President Donald Trump repeatedly brought up the nine ballots as he pressed groundless claims of election fraud, including two mentions during the first presidential debate.
Pennsylvania Secretary of State Kathy Boockvar, a Democrat whose office oversees voting in Pennsylvania, has previously described the discarded ballots as a "bad error" but not a matter of intentional fraud. The unidentified worker was fired.
Girlfriend to face trial in man's suicide
BOSTON -- A manslaughter case against a former Boston College student accused of encouraging her boyfriend to take his own life will head toward trial, prosecutors said Friday.
A court this week partially denied the defense's motion to dismiss, finding that Inyoung You's words could have caused Alexander Urtula to kill himself, Suffolk County District Attorney Rachael Rollins' office said. The judge did dismiss one of the prosecution's theories, ruling that You's failure to summon help didn't cause his suicide, Rollins' office said.

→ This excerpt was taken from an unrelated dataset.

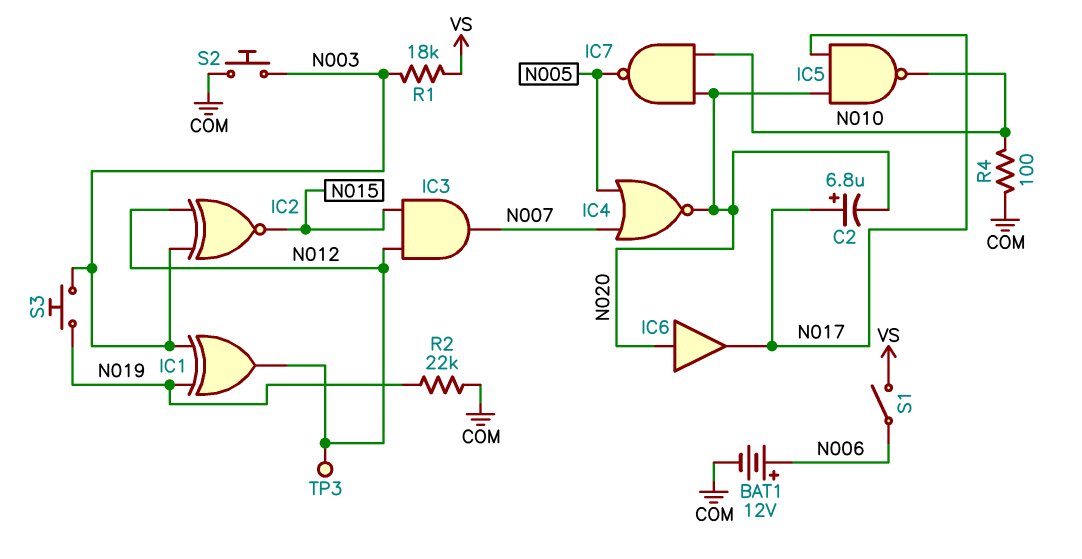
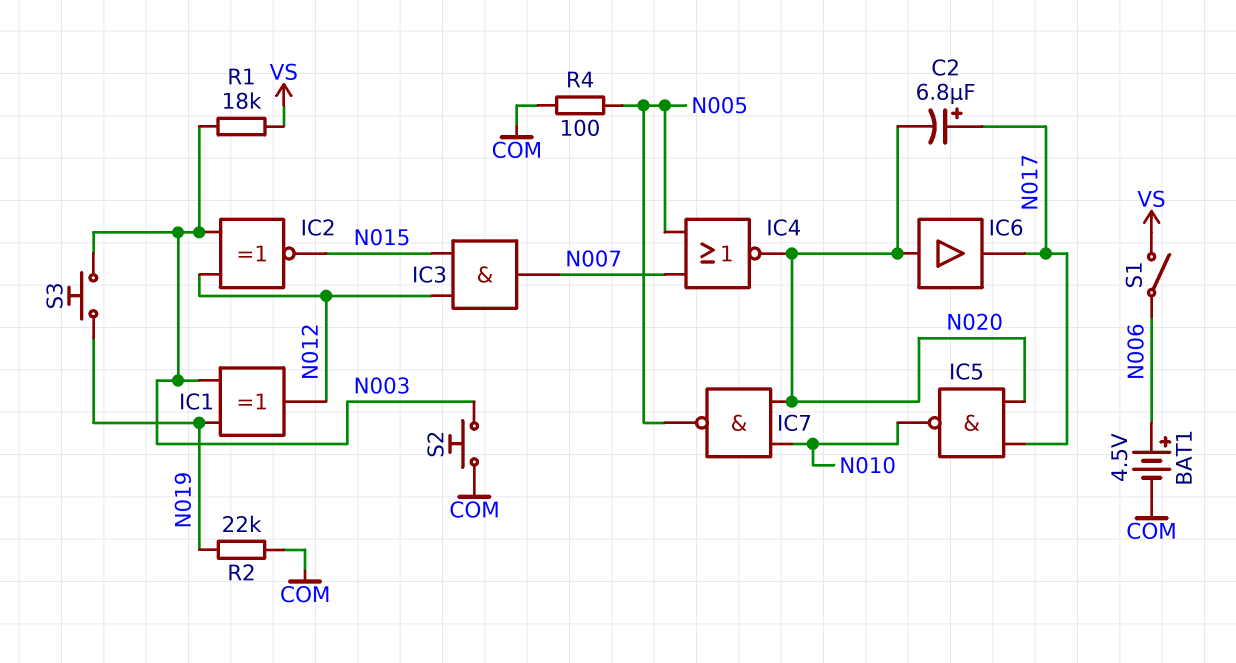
BAT1: 12V (plus N006, minus COM) -> 4.5V (plus N006, minus COM)
R4: 100 (COM, N010) -> 100 (COM, N005)
TP3: test point (N012) -> none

Prosecutors say You sent Urtula of Cedar Grove, N.J., thousands of messages in the last two months of their relationship, including many urging him to "go kill yourself." Urtula died in Boston on May 20, the day of his Boston College graduation.
The case echoes that of Michelle Carter, who garnered headlines and was the focus of an HBO film. The young Massachusetts woman was sentenced to 15 months in prison after she was convicted in 2017 of involuntary manslaughter for using text messages and phone calls to encourage her boyfriend, Conrad Roy, to kill himself in 2014.
Missouri House delays work, cites virus
COLUMBIA, Mo. -- The Missouri House canceled work next week because of a rising number of coronavirus cases in the Capitol.
"Due to the rising number of covid-19 cases in the building, we are exercising an abundance of caution to protect members, staff, and visitors by canceling session next week," top Republican representatives said in a joint statement released late Thursday.
Lawmakers already were set to be off work Monday because of Martin Luther King Jr. Day, and the House speaker's office previously planned on either canceling or holding a limited session Wednesday over security concerns about potential Capitol protests related to Joe Biden's presidential inauguration.
House leaders didn't specify how many lawmakers and staff members are ill, but at least one lawmaker has tested positive and three others are quarantining. Eleven other lawmakers have confirmed that they tested positive for the coronavirus at some point last year.